Even today, many medical professionals resist the idea that they should surrender control over what counts as "recovery," and instead rely on patients' own self-knowledge. Back in the 1970s, that task was even more monumentally difficult.
"It is initially something that represents a challenge to psychiatry and the medical model," Vine told Salon. "It finds problems in the medical model, which in effect is a model of control. It's a model that says we know best. People in recovery were challenging that because they were saying that what the doctors were saying, what the psychiatrists were saying, what the hospitals were saying, that doesn't fit me."
In another important contribution to the existing literature, Vine also shines a spotlight on people among the rich and powerful who are frequently overlooked as heroes for disability rights. For instance, while President Jimmy Carter is rightly hailed for his work on behalf of disabled individuals, his First Lady Rosalynn Carter is often cast over — and unfairly so.
"When we talk about Jimmy Carter, what we really have to talk about is the power, the moral authority and the commitment of his wife, Rosalynn, for whom this was not just an exercise, but a passion," Vine told Salon. She recalled how Rosalynn became passionate about disability rights before Carter's governorship in Georgia, during which time his cousin developed a mental illness and was sent to the Georgia state hospital.
"It's a model that says we know best. People in recovery were challenging that because they were saying that what the doctors were saying, what the psychiatrists were saying, what the hospitals were saying, that doesn't fit me."

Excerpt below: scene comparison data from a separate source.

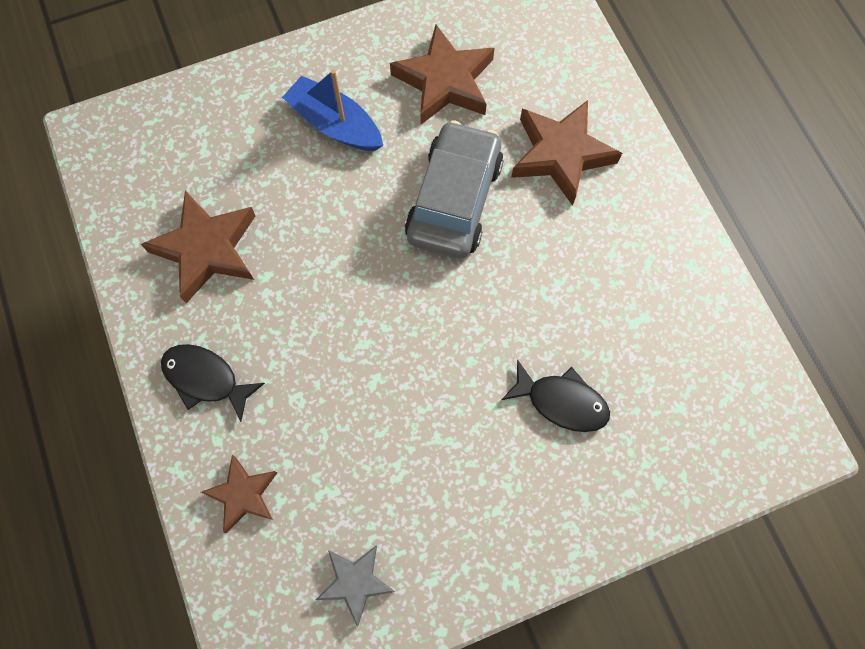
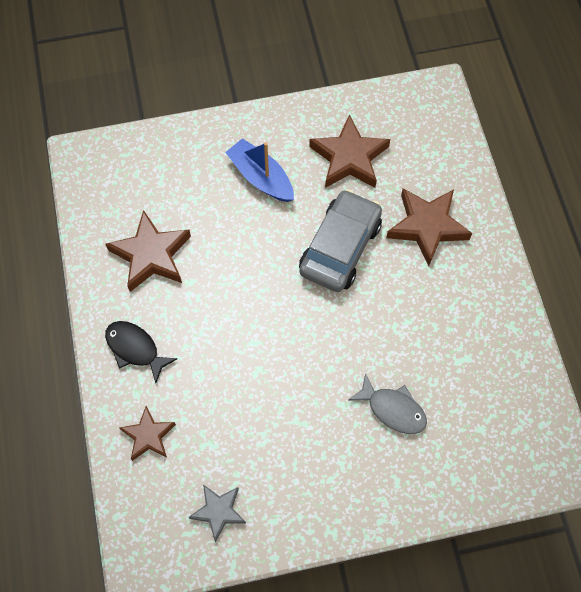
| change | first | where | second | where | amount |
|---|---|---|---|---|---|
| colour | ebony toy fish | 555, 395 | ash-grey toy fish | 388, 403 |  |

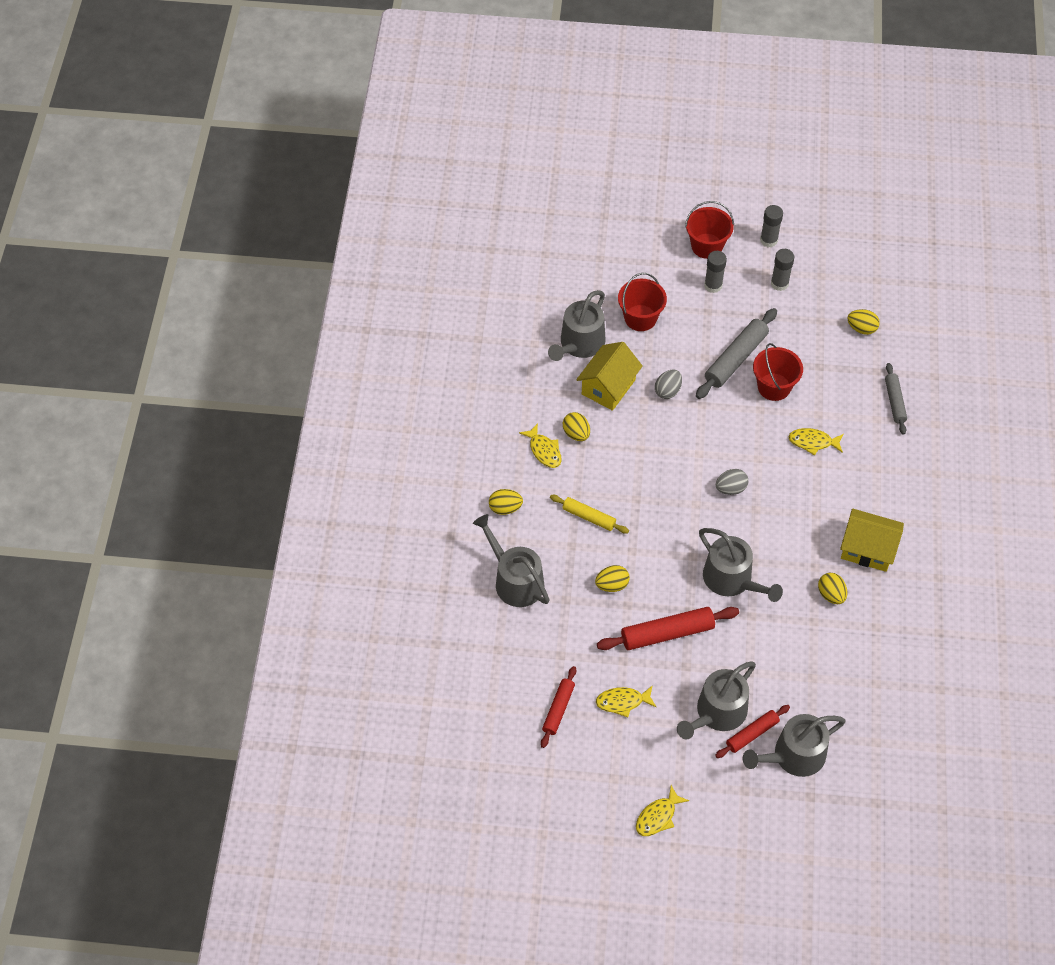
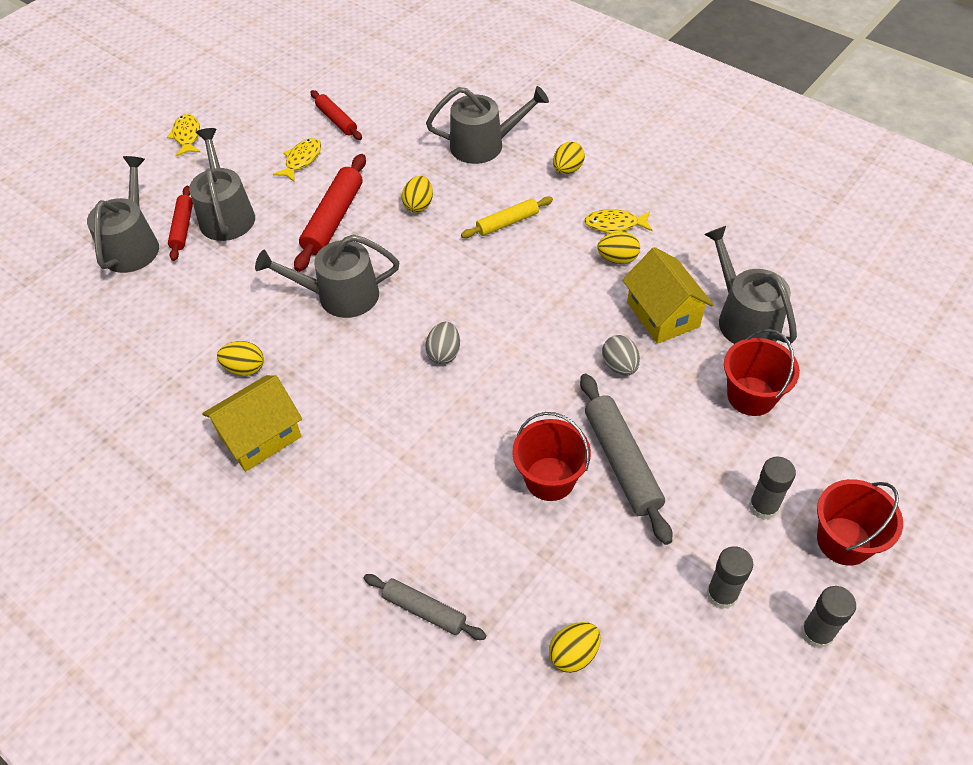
| change | first | where | second | where | amount |
|---|---|---|---|---|---|
| missing | bright yellow toy fish | 816, 441 |  |  |  |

"When he was governor, she approached her responsibility as the first lady of Georgia as having something to do that she found compelling, and she decided to work on improving mental health conditions in Georgia," Vine expressed with admiration. "By the time they got to Washington, she was really well prepared to assume the leadership of reforming mental health in America." This ranged from urging the president to heed a 1977 Government Accounting Office report saying the government had to do more to help people being dumped out of mental hospitals to pushing for legislation like the Mental Health Systems Act of 1980.
Yet once Carter had left the White House, America was left with a very different type of leadership — that offered by President Ronald Reagan. In true Zinn-ian fashion, Vine's book doesn't hesitate to rip a beloved American leader down from a pedestal in order to relay the facts.
"Ronald Reagan comes from an entirely different mindset as governor of California," Vine explained. "He made it clear that he did not have much regard for the needs of the Californians who were hospitalized in these vast overcrowded fire traps. As far as he was concerned, being hospitalized was the equivalent of going to some kind of a hotel. It was where people luxuriated. His appreciation for the lives of people with needs and wants was sorely compromised."
This spilled over to his presidency, during which he rolled back the Mental Health Systems Act, repealed laws and regulations to help disabled people and cut funding for programs that couldn't be outright eliminated. He did this because he viewed them "as not only unnecessary but as a gesture to people who are users, users of a system. He had all sorts of contempt for people with disabilities, people with needs other than he could understand, and that contempt was up and down the socioeconomic ladder."
Vine concluded, "Reagan threw the entire weight of the federal government into the road, blocking access for people with disabilities or mental illness."